Task item> When the line containing "extracts or the" is found in the data below, copy it and each line after it through the line containing "ENDING: ROMAN REIGNS CALLS THE", exactly and with no others.

Exercise materials>

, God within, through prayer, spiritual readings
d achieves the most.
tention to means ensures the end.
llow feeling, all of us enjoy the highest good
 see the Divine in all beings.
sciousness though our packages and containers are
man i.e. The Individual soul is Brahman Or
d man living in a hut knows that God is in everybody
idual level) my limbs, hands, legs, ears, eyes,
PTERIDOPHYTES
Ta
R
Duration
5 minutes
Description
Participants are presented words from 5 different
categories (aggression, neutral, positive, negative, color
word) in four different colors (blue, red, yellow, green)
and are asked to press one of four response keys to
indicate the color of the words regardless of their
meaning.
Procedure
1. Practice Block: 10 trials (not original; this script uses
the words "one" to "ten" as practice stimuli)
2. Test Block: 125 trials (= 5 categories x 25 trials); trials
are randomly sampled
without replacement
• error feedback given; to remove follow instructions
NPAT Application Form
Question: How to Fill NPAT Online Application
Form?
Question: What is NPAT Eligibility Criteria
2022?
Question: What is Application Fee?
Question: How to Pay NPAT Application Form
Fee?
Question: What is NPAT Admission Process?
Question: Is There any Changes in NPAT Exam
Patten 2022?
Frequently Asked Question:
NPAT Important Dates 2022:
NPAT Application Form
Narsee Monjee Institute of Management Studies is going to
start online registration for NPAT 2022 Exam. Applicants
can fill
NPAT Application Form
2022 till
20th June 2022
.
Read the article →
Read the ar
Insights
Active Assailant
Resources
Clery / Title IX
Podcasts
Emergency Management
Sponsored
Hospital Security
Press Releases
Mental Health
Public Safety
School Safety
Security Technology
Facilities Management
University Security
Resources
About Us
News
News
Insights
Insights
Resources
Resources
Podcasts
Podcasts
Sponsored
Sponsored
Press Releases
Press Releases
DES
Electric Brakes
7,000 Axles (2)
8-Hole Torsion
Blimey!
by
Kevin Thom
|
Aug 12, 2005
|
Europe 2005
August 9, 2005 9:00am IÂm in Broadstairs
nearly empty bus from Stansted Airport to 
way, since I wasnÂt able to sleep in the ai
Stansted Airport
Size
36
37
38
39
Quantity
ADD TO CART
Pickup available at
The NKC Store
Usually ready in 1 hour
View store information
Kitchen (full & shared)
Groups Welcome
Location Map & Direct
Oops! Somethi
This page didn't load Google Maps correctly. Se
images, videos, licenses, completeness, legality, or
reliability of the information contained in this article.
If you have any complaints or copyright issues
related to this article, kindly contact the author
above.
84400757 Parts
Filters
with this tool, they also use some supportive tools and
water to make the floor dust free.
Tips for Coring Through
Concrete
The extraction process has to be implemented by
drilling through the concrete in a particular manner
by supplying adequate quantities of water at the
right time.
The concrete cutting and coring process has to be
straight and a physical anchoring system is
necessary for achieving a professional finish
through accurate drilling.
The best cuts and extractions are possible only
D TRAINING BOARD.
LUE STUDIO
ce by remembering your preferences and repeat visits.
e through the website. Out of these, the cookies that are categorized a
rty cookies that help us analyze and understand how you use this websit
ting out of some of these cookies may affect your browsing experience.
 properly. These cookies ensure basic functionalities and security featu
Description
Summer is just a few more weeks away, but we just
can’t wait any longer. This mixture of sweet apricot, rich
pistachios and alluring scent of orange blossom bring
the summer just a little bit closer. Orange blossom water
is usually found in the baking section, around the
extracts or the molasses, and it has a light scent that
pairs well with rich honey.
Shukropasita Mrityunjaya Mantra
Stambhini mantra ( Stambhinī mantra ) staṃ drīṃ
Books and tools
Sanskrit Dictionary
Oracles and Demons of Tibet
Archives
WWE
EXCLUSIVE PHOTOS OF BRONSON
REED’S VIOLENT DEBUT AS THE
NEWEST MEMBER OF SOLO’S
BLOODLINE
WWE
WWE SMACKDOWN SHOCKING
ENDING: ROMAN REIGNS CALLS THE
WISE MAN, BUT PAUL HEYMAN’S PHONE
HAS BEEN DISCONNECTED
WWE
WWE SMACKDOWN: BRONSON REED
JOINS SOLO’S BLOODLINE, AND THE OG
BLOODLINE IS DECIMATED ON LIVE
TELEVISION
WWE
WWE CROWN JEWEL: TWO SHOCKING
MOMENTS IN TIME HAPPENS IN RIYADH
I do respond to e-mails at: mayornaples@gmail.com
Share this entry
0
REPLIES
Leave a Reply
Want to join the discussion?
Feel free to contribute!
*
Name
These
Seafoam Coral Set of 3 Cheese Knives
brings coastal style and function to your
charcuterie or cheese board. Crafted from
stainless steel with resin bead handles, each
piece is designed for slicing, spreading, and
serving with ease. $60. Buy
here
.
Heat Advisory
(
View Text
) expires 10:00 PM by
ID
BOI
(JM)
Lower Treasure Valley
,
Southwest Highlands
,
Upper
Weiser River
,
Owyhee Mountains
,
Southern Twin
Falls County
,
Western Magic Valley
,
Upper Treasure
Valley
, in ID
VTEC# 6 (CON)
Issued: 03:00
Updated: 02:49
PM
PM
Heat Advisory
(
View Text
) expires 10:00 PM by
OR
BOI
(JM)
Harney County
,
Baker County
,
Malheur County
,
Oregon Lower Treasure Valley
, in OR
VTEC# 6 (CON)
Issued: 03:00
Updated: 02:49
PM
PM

Expected answer>
extracts or the molasses, and it has a light scent that
pairs well with rich honey.
Shukropasita Mrityunjaya Mantra
Stambhini mantra ( Stambhinī mantra ) staṃ drīṃ
Books and tools
Sanskrit Dictionary
Oracles and Demons of Tibet
Archives
WWE
EXCLUSIVE PHOTOS OF BRONSON
REED’S VIOLENT DEBUT AS THE
NEWEST MEMBER OF SOLO’S
BLOODLINE
WWE
WWE SMACKDOWN SHOCKING
ENDING: ROMAN REIGNS CALLS THE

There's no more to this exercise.